Mr Mutimer said finding alternatives to soya and maintaining high animal health on pig farms will result in greater food conversion efficiency and so help the move towards net zero.
But the AHDB needs to provide better data and the government should provide capital grants to help people move in the right direction.
Changing farming practices is also important, and Dr Griffiths said it is encouraging that farmers are thirsty to innovate and take on these challenges.
“Our crops can be planted to use less nitrogen, we can increase soil carbon, we can increase biodiversity and that can have beneficial effects on greenhouse gas emissions,” he said.
The panel
Simon Griffiths, group leader of Designing Future Wheat, Genes in Environment at John Innes Centre
Simon Griffiths studies height and flowering time in bread wheat, and the genes that control these traits to influence yield.
His research involves large-scale screening of wheat lines, using QTL mapping.
The study aims to provide application ideas for the genetic architecture of wheat, to design new varieties for sustainable food security.
Jerome Mayhew, MP for Broadland, Norfolk
Since entering parliament, former barrister Jerome Mayhew has been elected on to the Environmental Audit Select Committee.
In recent years, he worked in his constituency as director of an agricultural company, learning about farming and the opportunities that green energy brings to the region.
Prior to this, he helped build outdoor adventure Go Ape! into a successful tourism business.
Christine Tacon, chairwoman of Assured Food Standards for Red Tractor
Former groceries code adjudicator, Christine Tacon has decades of experience as a leader and advocate for the British food and farming industry.
She has an extensive background in change management, regulation and the food chain.
She is also chairwoman of the BBC Rural Affairs Committee and management training scheme MDS for the food and fresh produce industry.
Daniel Zeichner, shadow Defra secretary and MP for Cambridge
Daniel Zeichner has been serving on the Labour frontbench as shadow minister for farming, food, fisheries and rural affairs for the past three years.
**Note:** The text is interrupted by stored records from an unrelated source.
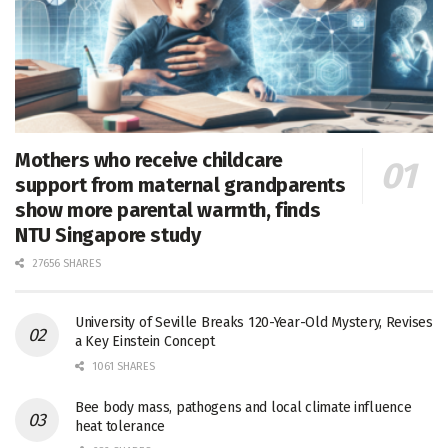
Mothers who receive childcare
support from maternal grandparents
show more parental warmth, finds
NTU Singapore study
27656 SHARES
University of Seville Breaks 120-Year-Old Mystery, Revises
a Key Einstein Concept
1061 SHARES
Bee body mass, pathogens and local climate influence
heat tolerance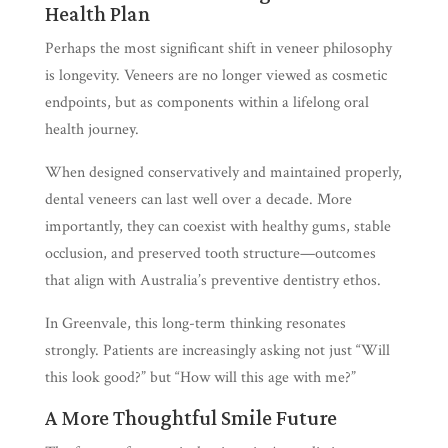
Health Plan
Perhaps the most significant shift in veneer philosophy
is longevity. Veneers are no longer viewed as cosmetic
endpoints, but as components within a lifelong oral
health journey.
When designed conservatively and maintained properly,
dental veneers can last well over a decade. More
importantly, they can coexist with healthy gums, stable
occlusion, and preserved tooth structure—outcomes
that align with Australia’s preventive dentistry ethos.
In Greenvale, this long-term thinking resonates
strongly. Patients are increasingly asking not just “Will
this look good?” but “How will this age with me?”
A More Thoughtful Smile Future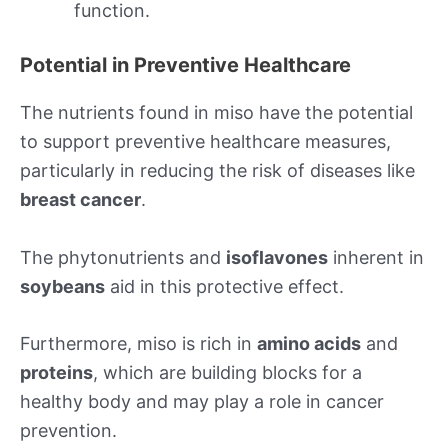
function.
Potential in Preventive Healthcare
The nutrients found in miso have the potential
to support preventive healthcare measures,
particularly in reducing the risk of diseases like
breast cancer
.
The phytonutrients and
isoflavones
inherent in
soybeans
aid in this protective effect.
Furthermore, miso is rich in
amino acids
and
proteins
, which are building blocks for a
healthy body and may play a role in cancer
prevention.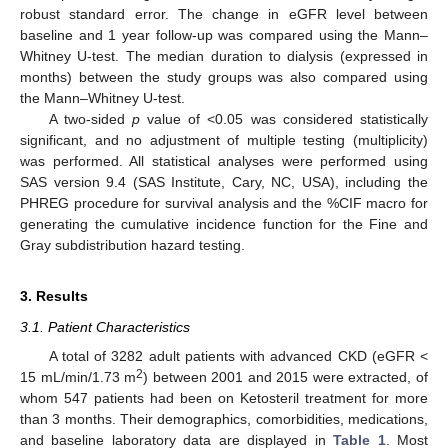
robust standard error. The change in eGFR level between
baseline and 1 year follow-up was compared using the Mann–
Whitney U-test. The median duration to dialysis (expressed in
months) between the study groups was also compared using
the Mann–Whitney U-test.
A two-sided
p
value of <0.05 was considered statistically
significant, and no adjustment of multiple testing (multiplicity)
was performed. All statistical analyses were performed using
SAS version 9.4 (SAS Institute, Cary, NC, USA), including the
PHREG procedure for survival analysis and the %CIF macro for
generating the cumulative incidence function for the Fine and
Gray subdistribution hazard testing.
3. Results
3.1. Patient Characteristics
A total of 3282 adult patients with advanced CKD (eGFR <
2
15 mL/min/1.73 m
) between 2001 and 2015 were extracted, of
whom 547 patients had been on Ketosteril treatment for more
than 3 months. Their demographics, comorbidities, medications,
and baseline laboratory data are displayed in
Table 1
. Most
He also chairs a number of all-party parliamentary groups. After gaining a history degree from the University of Cambridge, he ran a small nursery with his partner in rural Norfolk.
He has also served as shadow transport minister.
Rob Mutimer, chairman of the National Pig Association
Outdoor pig farmer Rob Mutimer’s family farm in Norfolk has 700 outdoor sows. The progeny are finished in four straw-based finishing farms locally.
The farm has 100 acres of arable land contract-farmed by his brother, and 150 ewes lambed by his daughters.
He is an AHDB pork board member. His farm and butchery businesses are potentially affected by future trading deals.